= Stewart G. Pollock =

American judge (born 1932)

Stewart Glasson Pollock (born December 21, 1932) is an American jurist who served as Associate Justice of the New Jersey Supreme Court from 1979 to 1999.

==Early life and education==
Pollock was born in East Orange, New Jersey and raised in the Brookside section of Mendham Township, New Jersey. He graduated from Hamilton College in 1954 (bachelor of arts), New York University School of Law of Law in 1957 (bachelor of law), and from the University of Virginia in 1988 (master of law). In 1995, he received an honorary doctorate from Hamilton College.

==Career==
After graduating from law school, he clerked and was associated with Toner Crowley Woelper & Vanderbilt.
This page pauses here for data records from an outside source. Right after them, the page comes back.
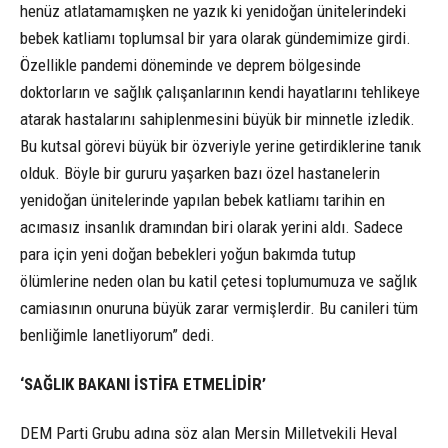
henüz atlatamamışken ne yazık ki yenidoğan ünitelerindeki
bebek katliamı toplumsal bir yara olarak gündemimize girdi.
Özellikle pandemi döneminde ve deprem bölgesinde
doktorların ve sağlık çalışanlarının kendi hayatlarını tehlikeye
atarak hastalarını sahiplenmesini büyük bir minnetle izledik.
Bu kutsal görevi büyük bir özveriyle yerine getirdiklerine tanık
olduk. Böyle bir gururu yaşarken bazı özel hastanelerin
yenidoğan ünitelerinde yapılan bebek katliamı tarihin en
acımasız insanlık dramından biri olarak yerini aldı. Sadece
para için yeni doğan bebekleri yoğun bakımda tutup
ölümlerine neden olan bu katil çetesi toplumumuza ve sağlık
camiasının onuruna büyük zarar vermişlerdir. Bu canileri tüm
benliğimle lanetliyorum” dedi.
‘SAĞLIK BAKANI İSTİFA ETMELİDİR’
DEM Parti Grubu adına söz alan Mersin Milletvekili Heval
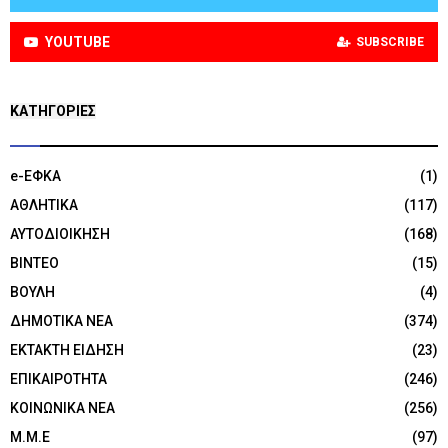
YOUTUBE
SUBSCRIBE
KΑΤΗΓΟΡΊΕΣ
e-ΕΦΚΑ
(1)
ΑΘΛΗΤΙΚΑ
(117)
ΑΥΤΟΔΙΟΙΚΗΣΗ
(168)
ΒΙΝΤΕΟ
(15)
ΒΟΥΛΗ
(4)
ΔΗΜΟΤΙΚΑ ΝΕΑ
(374)
ΕΚΤΑΚΤΗ ΕΙΔΗΣΗ
(23)
ΕΠΙΚΑΙΡΟΤΗΤΑ
(246)
ΚΟΙΝΩΝΙΚΑ ΝΕΑ
(256)
Μ.Μ.Ε
(97)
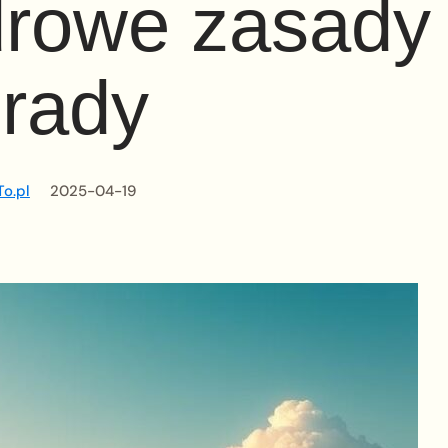
drowe zasady 
rady
o.pl
2025-04-19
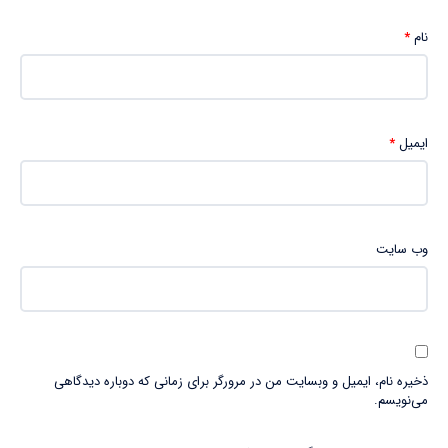
نام
*
ایمیل
*
وب‌ سایت
ذخیره نام، ایمیل و وبسایت من در مرورگر برای زمانی که دوباره دیدگاهی
می‌نویسم.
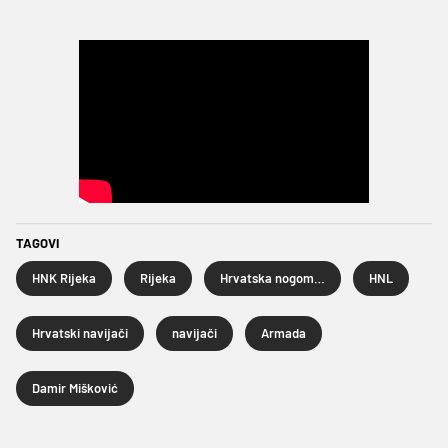
TAGOVI
HNK Rijeka
Rijeka
Hrvatska nogometna liga
HNL
Hrvatski navijači
navijači
Armada
Damir Mišković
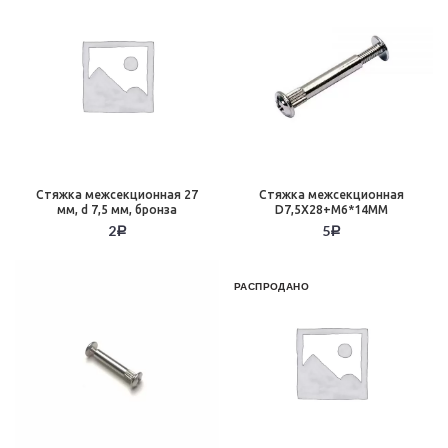
Стяжка межсекционная 27
Стяжка межсекционная
мм, d 7,5 мм, бронза
D7,5X28+M6*14MM
2
5
Р
Р
РАСПРОДАНО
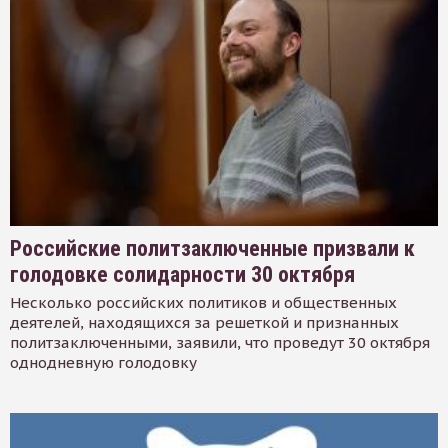
Российские политзаключенные призвали к
голодовке солидарности 30 октября
Несколько российских политиков и общественных
деятелей, находящихся за решеткой и признанных
политзаключенными, заявили, что проведут 30 октября
однодневную голодовку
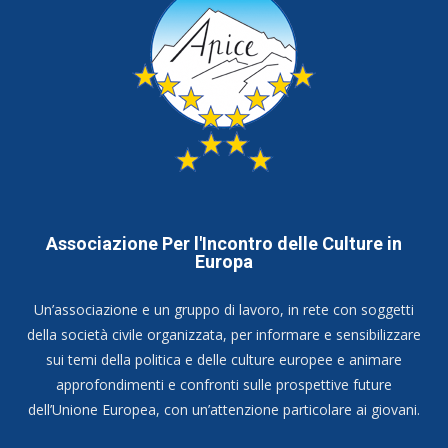
Associazione Per l'Incontro delle Culture in
Europa
Un’associazione e un gruppo di lavoro, in rete con soggetti
della società civile organizzata, per informare e sensibilizzare
sui temi della politica e delle culture europee e animare
approfondimenti e confronti sulle prospettive future
dell’Unione Europea, con un’attenzione particolare ai giovani.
He was an Assistant United States Attorney from 1958 to 1960 and engaged in private practice with Schenck Price Smith & King from 1960 to 1974. During that time, he served as president of the Occupational Training Center For The Handicapped and as president of the Morristown Field Club. He reentered public service as a Commissioner of the Board of Public Utilities from 1974 to 1976, following which he rejoined Schenck Price Smith & King, while also serving as a Commissioner of the State Commission of Investigation. From 1978 to 1979, he was counsel to Governor Brendan T. Byrne.

In 1979, Byrne nominated Pollock to the Supreme Court, and he took his oath of office on June 28, 1979. Future Brooklyn Law School law professor Lawrence Solan was a law clerk for him from 1982-83. He was reappointed by Governor Thomas Kean in 1986. In 1991–92, he was Chairman of the Appellate Judge's conference of the American Bar Association.

Other professional activities include serving as president of the Morris County Bar Association, Chairman, Banking Law Section and trustee of the New Jersey State Bar Association, trustee, New Jersey Institute for Continuing Legal Education, trustee of the New York University Law Center Foundation, trustee of the Institute of Judicial Administration, Life Fellow of the American Bar Foundation, member of the editorial board of the New Jersey Law Journal, and member of the American Law Institute (where he was an Adviser on the Restatement on The Law Governing Lawyers).

While on the Court, he was seen as a unifier. He retired in 1999, and joined the firm of Riker Danzig Scherer Hyland & Perretti.

After retirement, he continued to serve the Court as Chairman of the Supreme Court Committee on Professional Rules of Responsibility, the Court's Commission on the Rules of Professional Conduct, and as Chairman of the Court's History Advisory Board. He also has served as an advisor on judicial appointments for several governors.

In private practice, he has been an active arbitrator and mediator and is an emeritus Fellow of the American College of Commercial Arbitrators.

==Personal life==
In June 1953, he met Penelope Morrow at a conference in Cuernavaca, Mexico before they started service in American Friends Service Committee work camps. They were married in June 1956 at the end of her junior year at Mt. Holyoke College and his second year of law school, and remained married until Penny's death on June 30, 2014. They have four children: Wendy Pollock Gilson, Dr. Stewart Pollock, Jeffrey Pollock, and Jennifer Cheung, as well as twelve grandchildren and five great-grandchildren.